Q: Is there a better alternative to list-wise ranking for the verification gap?
Yes: external execution. For coding tasks, running the generated code against a real test suite is dramatically more reliable than model-based selection. For search and tool-use tasks, running the proposed action in a sandboxed environment before committing is the equivalent. The paper's list-wise ranking is the best option when external verification is not available — not instead of it.
Q: How does this relate to speculative decoding and inference optimization?
Speculative decoding (e.g., Snowflake's Arctic Inference, which shows 1.6–1.8x speedup) addresses token generation latency within a single step. It does not affect multi-turn agent behavior. The context ceiling is a semantic problem (accumulated context quality), not a latency problem. These are orthogonal optimizations.
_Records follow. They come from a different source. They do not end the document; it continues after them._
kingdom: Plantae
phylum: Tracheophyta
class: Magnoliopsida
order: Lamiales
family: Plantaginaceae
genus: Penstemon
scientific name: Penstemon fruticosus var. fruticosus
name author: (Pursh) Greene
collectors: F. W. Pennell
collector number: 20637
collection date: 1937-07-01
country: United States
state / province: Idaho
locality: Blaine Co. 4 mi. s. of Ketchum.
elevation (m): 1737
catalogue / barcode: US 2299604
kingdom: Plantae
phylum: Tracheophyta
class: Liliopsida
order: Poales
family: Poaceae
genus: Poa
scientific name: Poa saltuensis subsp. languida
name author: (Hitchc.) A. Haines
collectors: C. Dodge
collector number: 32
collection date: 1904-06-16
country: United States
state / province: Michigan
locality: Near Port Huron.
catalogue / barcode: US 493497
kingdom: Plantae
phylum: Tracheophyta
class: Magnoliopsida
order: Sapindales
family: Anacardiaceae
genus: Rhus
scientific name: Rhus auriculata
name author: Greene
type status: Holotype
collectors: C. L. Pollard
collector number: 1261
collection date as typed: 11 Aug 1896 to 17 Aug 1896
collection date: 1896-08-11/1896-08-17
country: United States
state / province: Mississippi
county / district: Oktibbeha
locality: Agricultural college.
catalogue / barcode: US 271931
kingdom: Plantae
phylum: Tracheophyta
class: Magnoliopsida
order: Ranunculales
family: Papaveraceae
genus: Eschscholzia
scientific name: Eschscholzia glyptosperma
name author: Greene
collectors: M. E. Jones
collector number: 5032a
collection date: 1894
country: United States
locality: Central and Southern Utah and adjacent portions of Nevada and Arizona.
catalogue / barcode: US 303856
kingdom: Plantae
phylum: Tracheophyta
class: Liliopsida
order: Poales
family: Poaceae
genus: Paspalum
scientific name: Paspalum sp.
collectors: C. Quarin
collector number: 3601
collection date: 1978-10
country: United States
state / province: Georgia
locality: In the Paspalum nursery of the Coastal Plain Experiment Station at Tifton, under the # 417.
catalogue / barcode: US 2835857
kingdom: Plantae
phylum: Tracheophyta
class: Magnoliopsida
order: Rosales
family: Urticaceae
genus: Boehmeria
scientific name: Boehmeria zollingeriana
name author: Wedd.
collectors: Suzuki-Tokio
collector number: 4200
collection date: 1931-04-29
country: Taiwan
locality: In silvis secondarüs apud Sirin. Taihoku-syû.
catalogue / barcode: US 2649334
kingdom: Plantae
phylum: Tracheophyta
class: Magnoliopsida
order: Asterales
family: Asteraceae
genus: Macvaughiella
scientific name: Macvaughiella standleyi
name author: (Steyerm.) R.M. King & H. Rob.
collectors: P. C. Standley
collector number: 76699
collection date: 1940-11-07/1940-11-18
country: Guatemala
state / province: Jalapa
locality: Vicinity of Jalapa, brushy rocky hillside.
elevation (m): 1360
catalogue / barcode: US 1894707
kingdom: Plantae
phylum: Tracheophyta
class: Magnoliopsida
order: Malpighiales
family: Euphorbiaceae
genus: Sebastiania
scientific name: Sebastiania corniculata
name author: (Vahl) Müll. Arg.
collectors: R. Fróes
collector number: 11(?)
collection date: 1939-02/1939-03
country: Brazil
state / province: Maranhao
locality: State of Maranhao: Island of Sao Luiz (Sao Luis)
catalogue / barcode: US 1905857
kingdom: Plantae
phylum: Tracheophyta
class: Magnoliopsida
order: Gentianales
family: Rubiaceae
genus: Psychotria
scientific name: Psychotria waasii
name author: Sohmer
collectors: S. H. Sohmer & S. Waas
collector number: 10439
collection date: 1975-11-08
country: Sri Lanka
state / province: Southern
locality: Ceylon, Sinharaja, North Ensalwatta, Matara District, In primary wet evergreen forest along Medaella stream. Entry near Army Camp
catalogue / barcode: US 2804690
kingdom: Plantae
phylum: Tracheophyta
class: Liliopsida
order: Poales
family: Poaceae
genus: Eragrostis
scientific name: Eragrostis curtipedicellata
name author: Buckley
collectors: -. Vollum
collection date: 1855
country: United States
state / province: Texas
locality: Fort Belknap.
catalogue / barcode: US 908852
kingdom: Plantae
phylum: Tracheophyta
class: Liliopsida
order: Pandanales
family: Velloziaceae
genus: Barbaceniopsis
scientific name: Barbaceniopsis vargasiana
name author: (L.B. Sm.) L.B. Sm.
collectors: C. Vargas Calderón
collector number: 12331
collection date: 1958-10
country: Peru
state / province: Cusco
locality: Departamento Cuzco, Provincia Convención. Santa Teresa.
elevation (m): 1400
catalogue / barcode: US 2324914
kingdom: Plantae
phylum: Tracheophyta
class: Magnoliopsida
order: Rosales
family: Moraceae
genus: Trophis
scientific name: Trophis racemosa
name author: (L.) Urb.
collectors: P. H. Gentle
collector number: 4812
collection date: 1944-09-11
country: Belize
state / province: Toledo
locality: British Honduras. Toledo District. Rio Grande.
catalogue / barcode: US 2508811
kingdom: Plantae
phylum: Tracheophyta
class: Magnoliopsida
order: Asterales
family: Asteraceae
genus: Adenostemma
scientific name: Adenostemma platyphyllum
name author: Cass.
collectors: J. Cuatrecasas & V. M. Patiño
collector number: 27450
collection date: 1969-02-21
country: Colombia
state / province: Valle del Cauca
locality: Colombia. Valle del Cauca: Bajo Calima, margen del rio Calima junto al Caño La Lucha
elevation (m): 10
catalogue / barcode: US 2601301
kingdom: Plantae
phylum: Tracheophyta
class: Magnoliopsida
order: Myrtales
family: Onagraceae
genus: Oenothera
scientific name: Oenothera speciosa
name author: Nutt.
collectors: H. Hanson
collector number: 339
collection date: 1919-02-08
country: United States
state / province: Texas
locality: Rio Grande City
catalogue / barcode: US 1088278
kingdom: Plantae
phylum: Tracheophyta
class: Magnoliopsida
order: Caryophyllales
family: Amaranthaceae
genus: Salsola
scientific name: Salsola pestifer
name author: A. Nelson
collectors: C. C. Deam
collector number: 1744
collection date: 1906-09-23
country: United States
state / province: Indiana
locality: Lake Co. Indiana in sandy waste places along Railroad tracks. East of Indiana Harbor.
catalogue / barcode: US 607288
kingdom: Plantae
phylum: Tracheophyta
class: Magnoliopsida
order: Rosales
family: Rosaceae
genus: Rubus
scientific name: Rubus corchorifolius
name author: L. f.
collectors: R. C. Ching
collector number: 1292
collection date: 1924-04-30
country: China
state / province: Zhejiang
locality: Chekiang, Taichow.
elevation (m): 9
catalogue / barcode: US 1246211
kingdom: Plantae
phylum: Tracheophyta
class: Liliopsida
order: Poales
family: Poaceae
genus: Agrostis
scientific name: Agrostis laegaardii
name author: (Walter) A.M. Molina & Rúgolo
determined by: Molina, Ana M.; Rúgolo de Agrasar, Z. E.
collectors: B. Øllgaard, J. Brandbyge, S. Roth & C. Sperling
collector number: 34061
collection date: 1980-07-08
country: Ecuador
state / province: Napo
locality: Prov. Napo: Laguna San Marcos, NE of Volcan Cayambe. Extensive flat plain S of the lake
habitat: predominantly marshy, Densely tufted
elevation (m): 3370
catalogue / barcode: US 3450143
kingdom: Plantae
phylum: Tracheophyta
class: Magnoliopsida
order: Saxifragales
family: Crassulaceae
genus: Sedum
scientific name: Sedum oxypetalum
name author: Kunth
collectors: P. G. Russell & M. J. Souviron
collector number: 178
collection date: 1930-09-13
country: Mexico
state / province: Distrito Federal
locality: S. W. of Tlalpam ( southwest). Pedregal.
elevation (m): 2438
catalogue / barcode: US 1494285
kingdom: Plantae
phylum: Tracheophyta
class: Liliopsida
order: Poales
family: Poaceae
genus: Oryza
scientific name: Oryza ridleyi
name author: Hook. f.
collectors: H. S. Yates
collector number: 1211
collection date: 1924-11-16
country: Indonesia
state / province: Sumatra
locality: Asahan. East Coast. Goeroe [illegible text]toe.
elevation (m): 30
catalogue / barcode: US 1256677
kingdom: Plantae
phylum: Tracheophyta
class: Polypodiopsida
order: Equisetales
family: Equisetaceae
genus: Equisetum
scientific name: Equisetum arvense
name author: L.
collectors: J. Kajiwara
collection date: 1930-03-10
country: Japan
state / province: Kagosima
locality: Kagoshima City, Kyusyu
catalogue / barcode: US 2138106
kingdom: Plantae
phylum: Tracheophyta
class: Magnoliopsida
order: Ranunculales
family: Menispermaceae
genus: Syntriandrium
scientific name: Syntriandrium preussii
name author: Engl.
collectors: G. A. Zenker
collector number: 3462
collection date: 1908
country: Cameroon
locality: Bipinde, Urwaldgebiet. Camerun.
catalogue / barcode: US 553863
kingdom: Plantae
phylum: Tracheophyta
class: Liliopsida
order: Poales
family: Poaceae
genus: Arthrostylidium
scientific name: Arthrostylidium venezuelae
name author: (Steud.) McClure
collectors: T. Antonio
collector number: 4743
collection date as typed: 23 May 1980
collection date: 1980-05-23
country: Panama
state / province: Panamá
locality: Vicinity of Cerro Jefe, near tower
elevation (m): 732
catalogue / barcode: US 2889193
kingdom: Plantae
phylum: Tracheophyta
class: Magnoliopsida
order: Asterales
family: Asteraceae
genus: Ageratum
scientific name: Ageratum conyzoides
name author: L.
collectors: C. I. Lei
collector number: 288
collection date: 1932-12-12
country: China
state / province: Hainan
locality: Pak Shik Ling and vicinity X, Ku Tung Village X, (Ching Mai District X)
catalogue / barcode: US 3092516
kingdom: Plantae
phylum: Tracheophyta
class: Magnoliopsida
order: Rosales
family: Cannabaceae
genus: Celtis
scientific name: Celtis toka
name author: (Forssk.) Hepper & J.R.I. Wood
Q: Where can I read the full paper?
The paper is at arXiv:2602.18998. The benchmark code is at github.com/cxcscmu/General-AgentBench.
Key Takeaways
The CMU General AgentBench study delivers three findings that should directly influence how you design and evaluate agentic AI systems in 2026:
Sequential scaling has a ceiling: agent performance peaks between 3 and 7 turns on general tasks; beyond that, accumulated context pollution degrades results. Set explicit turn budgets.
Parallel scaling needs a verifier: sampling more trajectories raises the theoretical upper bound, but model self-selection cannot close the verification gap. Build external verifiers for code, tool use, and search tasks.
Domain-specific scores don't generalize: a strong SWE-bench or GAIA score does not predict cross-domain agent robustness. Evaluate on task distributions that match your production use case.
Bottom Line
The "just let it retry" approach to agentic AI has measurable limits. Context ceiling and verification gap are not edge cases — they are systematic properties of current LLM architectures under multi-turn workloads. Developers building production agent systems should treat turn budgets, context pruning, and external verification as first-class design decisions, not afterthoughts.